QUINTA, 21/09/2017, 19:32

Secretaria de Saúde de Cambé começa a fazer exames de tuberculose em presos da delegacia

A denúncia de um possível surto da doença partiu do Sindicato dos Policiais Civis.

A Secretaria Municipal de Saúde, por meio da Vigilância Epidemiológica de Cambé começou a coleta de amostras dos presos da cadeia de Cambé. Do total de detentos, quarenta apresentaram o principal sintoma da tuberculose, a tosse. A enfermeira responsável Lucelia Sakata não quis gravar entrevista, mas informou que as amostras vão ser colhidas até a semana que vem. Os exames estão sendo enviados para o laboratório, que pode levar até uma semana para divulgar o resultado. Segundo a enfermeira, o preso que teve a doença diagnosticada na Santa Casa de Cambé e já foi transferido para o Complexo Médico Penal - hospital referência em todo o Estado no tratamento da doença - e recebe atendimento.

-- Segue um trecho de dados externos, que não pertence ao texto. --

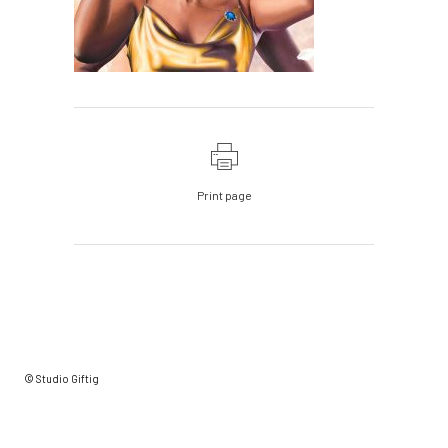
Print page
© Studio Giftig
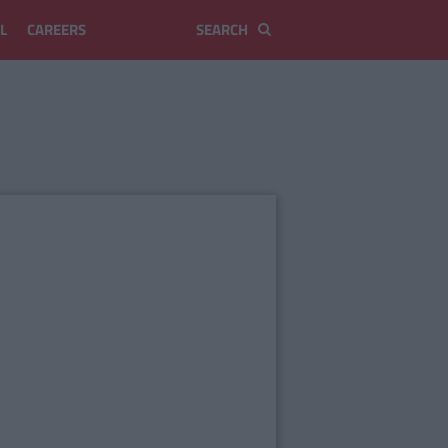
L
CAREERS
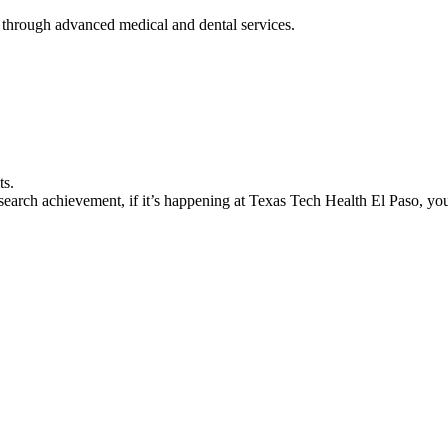
 through advanced medical and dental services.
ts.
earch achievement, if it’s happening at Texas Tech Health El Paso, you’l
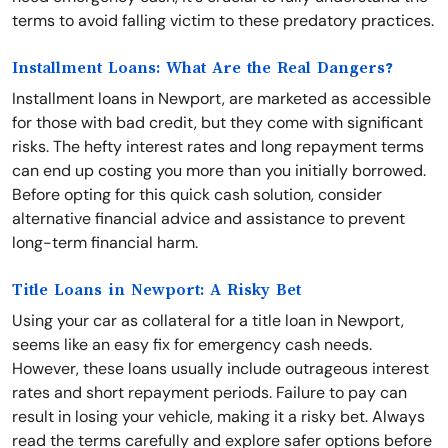
terms to avoid falling victim to these predatory practices.
Installment Loans: What Are the Real Dangers?
Installment loans in Newport, are marketed as accessible
for those with bad credit, but they come with significant
risks. The hefty interest rates and long repayment terms
can end up costing you more than you initially borrowed.
Before opting for this quick cash solution, consider
alternative financial advice and assistance to prevent
long-term financial harm.
Title Loans in Newport: A Risky Bet
Using your car as collateral for a title loan in Newport,
seems like an easy fix for emergency cash needs.
However, these loans usually include outrageous interest
rates and short repayment periods. Failure to pay can
result in losing your vehicle, making it a risky bet. Always
read the terms carefully and explore safer options before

Essa medida foi tomada depois de uma denúncia feita pelo Sindicato dos Policiais Civis de Londrina e Região, que fez uma vistoria na delegacia. Segundo o presidente do Sindipol, Michel Franco, a cadeia que tem vaga para 52 presos, está com 189, sendo que 107 dele já estão condenados. Ou seja, pela lei, já deveriam estar no sistema prisional e não nas delegacias. Além da superlotação, ele reclama de um possível surto de tuberculose.

Em nota, a Secretaria Estadual de Segurança Pública informou que assim como a direção da Polícia Civil e do Departamento de Execução Penal (Depen), está ciente do problema de superlotação nas carceragens das delegacias do Estado. Mas, disse que é importante salientar que já houve avanços: no início de 2011 a Polícia Civil gerenciava em torno de 14 mil presos e hoje o número é de aproximadamente 9.500.

 Ainda de acordo com a nota, a cúpula da segurança pública tem trabalhado para reduzir o número de presos em delegacias. Semanalmente, o Comitê de Transferência de Presos (Cotransp), que conta com representantes do Poder Judiciário e do Ministério Público, autoriza a transferência de presos de delegacias para o sistema prisional.  No entanto, as vagas só são abertas com a saída de detentos e, para isso, é preciso autorização do Poder Judiciário. 

A solução para o caso de superlotação são as 14 obras de construção e ampliação de unidades prisionais do Estado. Serão abertas, de acordo com o governo, cerca de sete mil novas vagas com essas novas unidades prisionais. Além disso, é uma alternativa a adoção das tornozeleiras eletrônicas para aqueles presos que cometeram crimes de menor potencial ofensivo e que passam a ser monitorados a partir do Centro Integrado de Comando e Controle (CICC) da Secretaria da Segurança Pública e Administração Penitenciária.